TEKS BACAAN:
····················

Lompat ke konten Lompat ke sidebar Lompat ke footer

Peran Bandung dalam Upaya Memberantas Neokolonialisme Global


SEBAGIAN
masyarakat Indonesia menerima begitu saja bahwa Konferensi Asia Afrika 1955 merupakan tonggak perjuangan bangsa-bangsa terjajah melawan dominasi negara kuat. Lebih spesifik lagi, yakni suatu respon terhadap rivalitas Uni Soviet dan Amerika Serikat dalam periode Perang Dingin. Sebenarnya konferensi tersebut hanyalah titik kulminasi penyatuan visi antar negara bekas jajahan yang sudah dirintis dalam kurun waktu cukup panjang.

Buku yang diangkat dari tesis pascasarjana di Jurusan Sejarah Universitas Leiden ini mencoba melihat Konferensi Asia-Afrika dari kacamata yang berbeda dari kebanyakan pandangan. Argumen sentral buku ini adalah, meskipun KSS berlangsung pada 1955 akar intelektualnya telah ada sejak awal abad ke-20 (hal 4).

Buku ini mengisi kekosongan literatur tentang sejarah KAA, khususnya mengenai gagasan dasar yang membentuk semangat untuk menentang hegemoni kekuatan adidanya. Sebagai produk sejarah, KAA tidak terlepas dari konteks pada saat itu. Pemahaman akan konteks ini sangat penting, sebab peristiwa-peristiwa sejarah sejatinya membentuk jalinan cerita yang saling bertautan.

Awal abad ke-20 boleh dikatakan era pemikiran, ketika tokoh-tokoh intelektual dari negara-negara jajahan mulai rajin menjalin kontak secara transnasional. Mulanya mereka tidak puas dengan isi Konferensi Perdamaian Paris 1919 atau lebih dokenal dengan Perjanjian Versailes yang mengakhiri Perang Dunia I. Menurut para pemimpin anti-kolonioal, perjanjian itu tak lebih dari upaya negara-negara besar melanggengkan status quo Eropa.

····················

PETUNJUK TUGAS:
A) Cetak ulang bagian teks tentang Konferensi Asia Afrika, seluruhnya mulai dari "Lompat ke konten" turun hingga "ke-20 (hal 4).".
B) Menurut teks tentang Konferensi Asia Afrika, dari tesis pascasarjana di jurusan dan universitas mana buku yang dibahas itu diangkat?
C) Teruskan teks tentang Konferensi Asia Afrika dengan menulis bagian berikutnya setelah kalimat terakhirnya.

····················

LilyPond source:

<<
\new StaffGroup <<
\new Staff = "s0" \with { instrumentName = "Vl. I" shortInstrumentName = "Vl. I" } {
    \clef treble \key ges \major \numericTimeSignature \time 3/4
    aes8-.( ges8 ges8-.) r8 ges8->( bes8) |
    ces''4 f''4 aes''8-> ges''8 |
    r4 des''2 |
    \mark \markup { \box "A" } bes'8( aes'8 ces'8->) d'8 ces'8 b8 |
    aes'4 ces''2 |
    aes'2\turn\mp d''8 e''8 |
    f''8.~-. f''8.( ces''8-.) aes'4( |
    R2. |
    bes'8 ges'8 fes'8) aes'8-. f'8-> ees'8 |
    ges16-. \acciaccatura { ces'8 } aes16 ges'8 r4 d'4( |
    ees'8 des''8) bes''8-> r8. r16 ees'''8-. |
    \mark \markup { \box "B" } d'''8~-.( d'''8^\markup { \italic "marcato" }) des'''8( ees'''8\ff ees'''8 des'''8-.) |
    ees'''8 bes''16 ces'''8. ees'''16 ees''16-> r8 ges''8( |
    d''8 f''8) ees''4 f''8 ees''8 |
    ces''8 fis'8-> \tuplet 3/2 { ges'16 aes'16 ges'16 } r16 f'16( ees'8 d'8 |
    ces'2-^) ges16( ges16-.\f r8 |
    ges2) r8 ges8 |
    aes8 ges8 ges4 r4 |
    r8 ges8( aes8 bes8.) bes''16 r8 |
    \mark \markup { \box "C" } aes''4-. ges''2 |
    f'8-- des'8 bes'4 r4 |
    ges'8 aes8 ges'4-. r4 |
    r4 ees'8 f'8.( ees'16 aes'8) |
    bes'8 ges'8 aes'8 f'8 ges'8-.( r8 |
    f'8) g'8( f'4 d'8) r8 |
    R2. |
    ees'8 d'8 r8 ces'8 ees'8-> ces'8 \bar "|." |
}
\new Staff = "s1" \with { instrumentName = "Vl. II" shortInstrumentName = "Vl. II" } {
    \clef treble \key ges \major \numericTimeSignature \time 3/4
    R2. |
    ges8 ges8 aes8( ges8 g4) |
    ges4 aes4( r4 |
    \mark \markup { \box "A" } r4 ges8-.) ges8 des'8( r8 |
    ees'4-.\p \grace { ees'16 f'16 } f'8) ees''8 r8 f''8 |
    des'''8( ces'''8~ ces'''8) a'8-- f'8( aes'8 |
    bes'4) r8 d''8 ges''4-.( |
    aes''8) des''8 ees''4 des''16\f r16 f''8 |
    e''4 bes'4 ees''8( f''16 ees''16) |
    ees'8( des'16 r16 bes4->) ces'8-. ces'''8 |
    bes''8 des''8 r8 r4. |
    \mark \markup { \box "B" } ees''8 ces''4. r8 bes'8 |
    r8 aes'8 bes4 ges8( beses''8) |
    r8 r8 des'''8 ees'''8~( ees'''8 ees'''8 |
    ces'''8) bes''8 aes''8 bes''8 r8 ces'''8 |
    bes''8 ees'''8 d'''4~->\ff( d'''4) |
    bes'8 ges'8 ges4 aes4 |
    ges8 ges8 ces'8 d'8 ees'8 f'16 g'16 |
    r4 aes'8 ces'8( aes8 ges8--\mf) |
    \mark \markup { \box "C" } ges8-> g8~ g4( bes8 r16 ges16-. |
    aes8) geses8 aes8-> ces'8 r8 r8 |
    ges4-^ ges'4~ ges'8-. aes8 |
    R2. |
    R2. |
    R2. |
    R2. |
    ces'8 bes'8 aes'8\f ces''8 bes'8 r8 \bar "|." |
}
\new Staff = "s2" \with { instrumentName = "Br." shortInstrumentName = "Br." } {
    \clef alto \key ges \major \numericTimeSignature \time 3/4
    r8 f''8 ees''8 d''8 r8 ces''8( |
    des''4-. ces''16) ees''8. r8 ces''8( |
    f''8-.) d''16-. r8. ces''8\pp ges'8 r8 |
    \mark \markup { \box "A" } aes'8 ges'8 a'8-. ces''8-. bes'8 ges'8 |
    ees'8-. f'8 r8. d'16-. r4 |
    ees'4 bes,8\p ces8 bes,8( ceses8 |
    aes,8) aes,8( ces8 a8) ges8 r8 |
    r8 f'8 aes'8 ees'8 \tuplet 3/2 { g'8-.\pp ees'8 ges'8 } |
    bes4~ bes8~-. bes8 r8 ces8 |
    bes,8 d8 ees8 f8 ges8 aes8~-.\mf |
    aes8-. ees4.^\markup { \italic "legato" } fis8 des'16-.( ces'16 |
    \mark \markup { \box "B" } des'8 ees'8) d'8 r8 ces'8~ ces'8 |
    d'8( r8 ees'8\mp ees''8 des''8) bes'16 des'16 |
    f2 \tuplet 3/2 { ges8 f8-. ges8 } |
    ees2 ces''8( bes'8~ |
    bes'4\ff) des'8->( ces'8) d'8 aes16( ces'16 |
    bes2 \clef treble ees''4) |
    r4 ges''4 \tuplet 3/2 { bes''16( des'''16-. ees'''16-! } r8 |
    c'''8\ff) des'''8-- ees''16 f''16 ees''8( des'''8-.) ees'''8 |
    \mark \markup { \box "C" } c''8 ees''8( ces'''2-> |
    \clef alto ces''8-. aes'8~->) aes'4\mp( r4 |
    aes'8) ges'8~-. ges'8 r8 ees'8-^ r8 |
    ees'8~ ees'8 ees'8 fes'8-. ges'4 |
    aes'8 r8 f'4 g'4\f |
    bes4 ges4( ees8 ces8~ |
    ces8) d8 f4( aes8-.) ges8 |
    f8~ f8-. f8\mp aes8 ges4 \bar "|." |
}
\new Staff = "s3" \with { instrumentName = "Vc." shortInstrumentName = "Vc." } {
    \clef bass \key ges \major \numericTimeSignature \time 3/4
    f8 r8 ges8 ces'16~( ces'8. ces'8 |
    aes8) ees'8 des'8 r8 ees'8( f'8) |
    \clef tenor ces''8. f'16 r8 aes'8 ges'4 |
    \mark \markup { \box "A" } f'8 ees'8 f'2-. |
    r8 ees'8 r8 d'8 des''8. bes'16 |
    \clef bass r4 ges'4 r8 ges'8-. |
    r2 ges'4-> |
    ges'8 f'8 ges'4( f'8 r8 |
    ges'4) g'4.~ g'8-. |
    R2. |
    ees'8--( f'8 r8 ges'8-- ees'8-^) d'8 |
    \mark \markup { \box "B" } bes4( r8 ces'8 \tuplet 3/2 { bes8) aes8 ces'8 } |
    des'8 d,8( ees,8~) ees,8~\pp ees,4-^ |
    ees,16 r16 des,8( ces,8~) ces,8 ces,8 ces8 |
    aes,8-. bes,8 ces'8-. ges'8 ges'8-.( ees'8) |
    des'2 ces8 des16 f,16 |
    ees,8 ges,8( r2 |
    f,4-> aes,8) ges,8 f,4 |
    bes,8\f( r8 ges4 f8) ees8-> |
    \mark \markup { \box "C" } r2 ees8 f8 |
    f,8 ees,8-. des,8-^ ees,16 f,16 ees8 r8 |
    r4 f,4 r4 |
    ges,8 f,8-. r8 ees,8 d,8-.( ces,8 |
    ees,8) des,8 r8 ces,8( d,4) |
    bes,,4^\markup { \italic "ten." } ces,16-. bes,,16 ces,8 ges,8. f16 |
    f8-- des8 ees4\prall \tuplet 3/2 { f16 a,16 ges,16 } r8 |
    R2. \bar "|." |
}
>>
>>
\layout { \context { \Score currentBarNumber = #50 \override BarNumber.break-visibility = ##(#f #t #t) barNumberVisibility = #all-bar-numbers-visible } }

····················

HASIL AKHIR:
A)
Lompat ke konten Lompat ke sidebar Lompat ke footer

Peran Bandung dalam Upaya Memberantas Neokolonialisme Global


SEBAGIAN
masyarakat Indonesia menerima begitu saja bahwa Konferensi Asia Afrika 1955 merupakan tonggak perjuangan bangsa-bangsa terjajah melawan dominasi negara kuat. Lebih spesifik lagi, yakni suatu respon terhadap rivalitas Uni Soviet dan Amerika Serikat dalam periode Perang Dingin. Sebenarnya konferensi tersebut hanyalah titik kulminasi penyatuan visi antar negara bekas jajahan yang sudah dirintis dalam kurun waktu cukup panjang.

Buku yang diangkat dari tesis pascasarjana di Jurusan Sejarah Universitas Leiden ini mencoba melihat Konferensi Asia-Afrika dari kacamata yang berbeda dari kebanyakan pandangan. Argumen sentral buku ini adalah, meskipun KSS berlangsung pada 1955 akar intelektualnya telah ada sejak awal abad ke-20 (hal 4).

B) Jurusan Sejarah Universitas Leiden.

C)
Awalnya adalah Kongres Melawan Penindasan Kolonial dan Imperalisme yang dihelat di Brussel (1927). Di situ hadir para tokoh muda dari Asia dan Afrika yang dalam beberapa dekade kemudian menjadi nasionalis besar. Dua di antaranya: Jawaharlal Nehru yang mewakili Indian National Congress dan Mohammad Hatta yang mempresentasikan Perhimpunan Indonesia.

Era 1950-an dibuka dengan lahirnya tiga bilik baru di dunia. Yaitu, (1) kapitalis Barat yang diwakili AS, Eropa, Barat, dan Jepang. Lalu, (2) sosialis Timur yang ditopang Uni Soviet, Eopa Timur, dan Tiongkok. Dan, (3) apa yang oleh sejarawan Perancis Albert Sauvy sebut sebagai “Tiers Monde” atau Dunia ketiga yang terdiri atas negara-negara bekas jajahan Barat yang baru merdeka dan tidak memihak kepada dua blok besar di atas.

Setelah mengusir penjajah, Dunia ketiga bertekad melawan kolonialisme bentuk baru. Mereka juga hendak menyuarakan kepada dunia aspirasi politik mereka. Ringkasnya, mereka ingin menempatkan Dunia Ketiga sebagai aktor global baru yang tak bisa diabaikan.

KAA merupakan pengejawantahan cita-cita tersebut. Pemrakarsanya Sri Lanka, India, Pakistan, Burma, dan Indonesia. Sebanyak 29 negara Asia-Afrika mengirimkan utusannya ke Bandung. Dari kota ini, lahirlah Dasasila Bandung, yang menekankan pada kedaulatan semua bangsa, hak membela diri, egaliternianisme, anti-intervensi dan anti-agresi, kerja sama antar bangsa, serta penyelesaian sengketa dan perdamaian.

Efek KAA tak berhenti sampai di situ. Alih-alih konsisten melawan hegemoni negara kuat, para pemimpin baru tersebut justru makin merapat ke Barat. Alhasil, idealisme para intelektual arsitek KAA mulai menyurut dan digantikan oleh pragmatisme.

Semangat KAA melahirkan Gerakan Non-Blok (GNB). Yang selam hampir setengah abad, di tengah berbagai kesulitan, berusaha keras mewujukan perdamaian dunia. Buku ini mengklarifikasi anggapan umum tentang KAA serta mampu menarasikan dengan sangat baik fakta-fakta sejarah yang selama ini luput dari perhatian masyarakat. Namun, satu kelemahan buku ini adalah analisis tentang pergulatan intelektual para arsitek KAA kurang begitu mendalam. Padahal, ini adalah tesis utama buku ini yang ingin melacak jejak pemikiran di balik KAA.

Buku ini justru banyak menguraikan peristiwa KAA itu sendiri dan warisannya yang meskipun ditulis dengan sangat bagus, sudah cukup banyak ditulis oleh para pengamat dari Barat. Lepas dari itu, membaca buku ini mampu memberi pemahaman mendalam tentang salah satu tonggak sejarah terpenting dalam politik internasional pada abad ke-20. (*)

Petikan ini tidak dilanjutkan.